Reading text ▸
-*-
Graduate Research Seminar

In this class students have the opportunity to identify a significant historical topic, make sense of the relevant literature, find and analyze primary sources, and finally, produce article length essays. Students gain first-hand experience researching in repositories like the National Archives and Records Administration or the Library of Congress. After Graduate Research Seminar, many students continue working on their papers, presenting them at local and national conferences or adapting them for publication in peer-reviewed journals. Check out recent papers below that focus on DC history and/or utilize local archives.

“Life is Not a Drag: The Academy Awards of Washington and Fundraising During the HIV/AIDS Crisis in Washington, DC, 1986-1993”

Haley Steinhilber (’20)

As HIV and AIDS ravaged communities of sex workers, people with drug addictions, and LGBTQ individuals, the federal government turned a blind eye. Impeded by stigma and lack of federal support, the LGBTQ community found ways to raise funds for medical treatment and services. A drag troupe in Washington, D.C.—the Academy of Washington—organized shows to fundraise for various AIDS organizations in the area, providing a space to raise both money and spirits within the local LGBTQ community.

Map of Chattanooga

“Written in Letters of Blood:
The 1863 Tullahoma Campaign and the Definition of Victory”

Isaac Makos (’20)

In July 1863 the Federal government won three major Civil War victories: Gettysburg, Vicksburg, and Tullahoma. The first two are famous as moments where the tide of the war turned. The third, however, has been lost to obscurity. This paper examines the Tullahoma campaign and how its incredible achievements were minimized to nonexistence by historians. It argues that Tullahoma's status as a historical footnote ignores the larger ramifications of the campaign, which were arguably more important to the Federal victory than either Gettysburg or Vicksburg, but historians' uncritical repetition of biased primary sources has allowed the historical record to be shaped by the enemies of the campaign's architect.

Webster Girls School

“Rehabilitating to Mainstreaming:
Webster Girls School and Reproductive Justice”

Maren Orchard (’20)

Using a reproductive justice framework, this paper examines Webster Girls School, a program for pregnant school-aged women in Washington, D.C. from 1963–1974. It shows how the program enacted through this school to decrease the number of young women forced to drop out of school by "rehabilitating" a few of the "more promising" pregnant girls was a form of shaming and a product of an impulse to hide women who deviated from the expected route of sexual normativity. This paper contends that discussions surrounding Webster and pregnant teenage women’s “options” were fraught with racist, sexist, anti-feminist rhetoric which restricted women's— particularly Black women's— bodily autonomy. Examining Webster Girls School demonstrates that it, and programs like it, were insufficient solutions for individuals facing harmful, structural social policies and cultural expectations.
-*-
Given data ▸
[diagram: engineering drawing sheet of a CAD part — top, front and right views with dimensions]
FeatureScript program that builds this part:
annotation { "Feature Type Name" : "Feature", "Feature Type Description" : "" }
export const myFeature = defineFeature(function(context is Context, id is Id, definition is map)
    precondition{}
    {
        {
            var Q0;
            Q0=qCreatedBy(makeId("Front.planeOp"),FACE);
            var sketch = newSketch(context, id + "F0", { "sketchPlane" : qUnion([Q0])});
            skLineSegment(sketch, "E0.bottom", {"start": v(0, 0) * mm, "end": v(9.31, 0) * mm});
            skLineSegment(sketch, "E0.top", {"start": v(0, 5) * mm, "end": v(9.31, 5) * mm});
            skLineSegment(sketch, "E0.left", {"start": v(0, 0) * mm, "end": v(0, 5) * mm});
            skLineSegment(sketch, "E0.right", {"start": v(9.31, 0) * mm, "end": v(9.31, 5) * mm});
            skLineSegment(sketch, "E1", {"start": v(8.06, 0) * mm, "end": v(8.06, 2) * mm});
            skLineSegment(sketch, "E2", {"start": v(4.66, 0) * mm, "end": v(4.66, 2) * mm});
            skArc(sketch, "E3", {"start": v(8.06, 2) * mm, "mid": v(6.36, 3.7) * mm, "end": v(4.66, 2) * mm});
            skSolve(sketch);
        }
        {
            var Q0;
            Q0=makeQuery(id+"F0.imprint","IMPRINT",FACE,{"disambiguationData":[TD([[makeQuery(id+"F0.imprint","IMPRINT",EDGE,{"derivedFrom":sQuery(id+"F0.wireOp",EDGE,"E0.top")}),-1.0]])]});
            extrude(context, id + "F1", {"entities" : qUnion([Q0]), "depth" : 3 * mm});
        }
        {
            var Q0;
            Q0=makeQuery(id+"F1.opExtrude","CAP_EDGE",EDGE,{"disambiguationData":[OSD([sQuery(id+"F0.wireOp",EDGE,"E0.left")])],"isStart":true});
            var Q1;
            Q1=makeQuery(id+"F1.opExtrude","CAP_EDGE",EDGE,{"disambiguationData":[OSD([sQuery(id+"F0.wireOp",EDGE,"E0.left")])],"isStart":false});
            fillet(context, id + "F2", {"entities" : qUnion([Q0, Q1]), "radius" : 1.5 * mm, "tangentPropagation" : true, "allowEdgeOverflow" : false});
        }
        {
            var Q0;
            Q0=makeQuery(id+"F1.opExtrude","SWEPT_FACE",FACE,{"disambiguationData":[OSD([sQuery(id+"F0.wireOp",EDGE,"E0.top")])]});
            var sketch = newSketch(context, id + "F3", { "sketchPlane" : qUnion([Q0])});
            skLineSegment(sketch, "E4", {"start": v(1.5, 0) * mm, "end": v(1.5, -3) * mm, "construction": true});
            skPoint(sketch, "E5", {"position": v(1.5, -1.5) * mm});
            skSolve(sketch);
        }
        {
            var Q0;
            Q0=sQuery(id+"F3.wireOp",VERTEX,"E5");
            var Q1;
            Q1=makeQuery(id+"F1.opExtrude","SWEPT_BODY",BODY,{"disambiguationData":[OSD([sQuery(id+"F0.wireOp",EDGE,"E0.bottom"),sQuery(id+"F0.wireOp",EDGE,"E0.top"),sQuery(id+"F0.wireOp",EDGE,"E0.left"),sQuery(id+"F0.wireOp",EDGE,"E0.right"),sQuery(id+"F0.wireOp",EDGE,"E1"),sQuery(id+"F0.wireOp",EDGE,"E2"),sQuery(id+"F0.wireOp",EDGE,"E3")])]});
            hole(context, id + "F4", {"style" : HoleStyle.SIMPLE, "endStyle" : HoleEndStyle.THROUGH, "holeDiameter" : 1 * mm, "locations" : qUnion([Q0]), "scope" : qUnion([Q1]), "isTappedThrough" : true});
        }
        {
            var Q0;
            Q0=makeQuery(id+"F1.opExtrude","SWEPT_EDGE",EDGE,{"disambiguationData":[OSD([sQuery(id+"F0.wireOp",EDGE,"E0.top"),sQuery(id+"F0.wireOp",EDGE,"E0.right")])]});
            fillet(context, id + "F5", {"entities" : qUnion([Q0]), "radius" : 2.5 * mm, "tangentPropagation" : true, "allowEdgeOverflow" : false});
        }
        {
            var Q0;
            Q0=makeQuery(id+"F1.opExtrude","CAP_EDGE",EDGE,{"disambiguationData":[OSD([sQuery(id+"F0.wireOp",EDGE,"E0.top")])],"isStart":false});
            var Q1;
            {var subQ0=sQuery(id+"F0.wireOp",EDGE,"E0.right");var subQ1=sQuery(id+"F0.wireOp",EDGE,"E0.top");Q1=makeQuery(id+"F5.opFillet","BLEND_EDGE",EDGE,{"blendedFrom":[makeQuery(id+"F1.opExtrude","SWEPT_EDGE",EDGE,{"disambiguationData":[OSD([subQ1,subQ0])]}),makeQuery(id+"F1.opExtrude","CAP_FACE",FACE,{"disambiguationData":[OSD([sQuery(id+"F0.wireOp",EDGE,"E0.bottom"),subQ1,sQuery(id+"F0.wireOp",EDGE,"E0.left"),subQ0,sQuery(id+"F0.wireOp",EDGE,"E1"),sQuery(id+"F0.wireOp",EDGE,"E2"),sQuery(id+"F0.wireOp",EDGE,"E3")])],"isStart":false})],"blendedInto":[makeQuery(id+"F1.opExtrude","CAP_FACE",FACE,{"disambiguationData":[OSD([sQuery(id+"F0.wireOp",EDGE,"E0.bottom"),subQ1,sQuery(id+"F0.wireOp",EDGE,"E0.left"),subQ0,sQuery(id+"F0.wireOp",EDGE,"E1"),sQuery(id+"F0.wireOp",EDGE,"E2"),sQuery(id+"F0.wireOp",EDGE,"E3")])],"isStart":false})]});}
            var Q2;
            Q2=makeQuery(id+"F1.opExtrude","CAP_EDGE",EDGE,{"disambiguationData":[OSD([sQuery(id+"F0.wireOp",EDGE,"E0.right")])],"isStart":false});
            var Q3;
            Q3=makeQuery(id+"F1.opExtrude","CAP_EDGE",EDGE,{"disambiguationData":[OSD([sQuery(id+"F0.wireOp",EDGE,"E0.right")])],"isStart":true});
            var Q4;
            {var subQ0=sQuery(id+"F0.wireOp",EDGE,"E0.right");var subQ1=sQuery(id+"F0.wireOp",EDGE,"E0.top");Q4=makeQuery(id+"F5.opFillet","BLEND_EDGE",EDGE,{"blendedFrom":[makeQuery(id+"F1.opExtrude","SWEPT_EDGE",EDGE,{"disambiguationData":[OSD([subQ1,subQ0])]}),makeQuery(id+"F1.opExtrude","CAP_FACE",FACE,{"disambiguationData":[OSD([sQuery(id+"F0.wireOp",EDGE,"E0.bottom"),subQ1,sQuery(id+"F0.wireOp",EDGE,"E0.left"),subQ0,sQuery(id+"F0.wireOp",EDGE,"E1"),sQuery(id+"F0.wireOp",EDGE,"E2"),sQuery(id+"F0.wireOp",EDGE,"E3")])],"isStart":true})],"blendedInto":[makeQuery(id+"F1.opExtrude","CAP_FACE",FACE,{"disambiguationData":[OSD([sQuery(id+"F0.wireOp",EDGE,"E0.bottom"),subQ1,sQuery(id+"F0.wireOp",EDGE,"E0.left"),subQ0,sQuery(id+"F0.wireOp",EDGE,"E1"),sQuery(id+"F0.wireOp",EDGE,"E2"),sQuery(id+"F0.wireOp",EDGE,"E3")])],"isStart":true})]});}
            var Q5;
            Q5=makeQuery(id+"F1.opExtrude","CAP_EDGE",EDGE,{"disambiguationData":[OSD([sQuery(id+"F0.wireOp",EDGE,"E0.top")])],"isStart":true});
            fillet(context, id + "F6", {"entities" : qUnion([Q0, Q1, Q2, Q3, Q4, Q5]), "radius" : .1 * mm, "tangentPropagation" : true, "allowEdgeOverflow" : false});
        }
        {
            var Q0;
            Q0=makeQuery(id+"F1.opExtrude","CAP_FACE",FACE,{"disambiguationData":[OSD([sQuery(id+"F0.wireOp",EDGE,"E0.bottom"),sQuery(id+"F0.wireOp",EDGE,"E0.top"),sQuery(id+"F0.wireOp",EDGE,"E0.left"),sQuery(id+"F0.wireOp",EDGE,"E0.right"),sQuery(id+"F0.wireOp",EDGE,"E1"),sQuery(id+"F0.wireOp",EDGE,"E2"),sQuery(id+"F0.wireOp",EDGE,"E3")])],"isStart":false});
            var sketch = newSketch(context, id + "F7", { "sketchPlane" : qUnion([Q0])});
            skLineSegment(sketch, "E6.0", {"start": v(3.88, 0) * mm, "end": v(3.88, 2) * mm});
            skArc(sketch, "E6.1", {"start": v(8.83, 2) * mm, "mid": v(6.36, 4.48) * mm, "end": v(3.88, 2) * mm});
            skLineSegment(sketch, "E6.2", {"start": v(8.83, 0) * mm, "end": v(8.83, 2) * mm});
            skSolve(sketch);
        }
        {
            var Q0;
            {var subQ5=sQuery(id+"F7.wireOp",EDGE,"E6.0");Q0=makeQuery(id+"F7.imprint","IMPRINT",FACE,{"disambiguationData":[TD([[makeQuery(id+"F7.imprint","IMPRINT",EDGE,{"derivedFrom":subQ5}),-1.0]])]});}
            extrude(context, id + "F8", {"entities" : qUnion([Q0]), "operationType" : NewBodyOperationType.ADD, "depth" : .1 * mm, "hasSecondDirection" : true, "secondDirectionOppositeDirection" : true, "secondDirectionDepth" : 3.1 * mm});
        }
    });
-*-
What to work on ▸
1 > List the names of the students whose papers appear in the seminar text.
2 > Print the part of the seminar text starting at "In July 1863" and ending at "the campaign's architect.".

Outputs by task ▸
1 >
Haley Steinhilber
Isaac Makos
Maren Orchard

2 >
In July 1863 the Federal government won three major Civil War victories: Gettysburg, Vicksburg, and Tullahoma. The first two are famous as moments where the tide of the war turned. The third, however, has been lost to obscurity. This paper examines the Tullahoma campaign and how its incredible achievements were minimized to nonexistence by historians. It argues that Tullahoma's status as a historical footnote ignores the larger ramifications of the campaign, which were arguably more important to the Federal victory than either Gettysburg or Vicksburg, but historians' uncritical repetition of biased primary sources has allowed the historical record to be shaped by the enemies of the campaign's architect.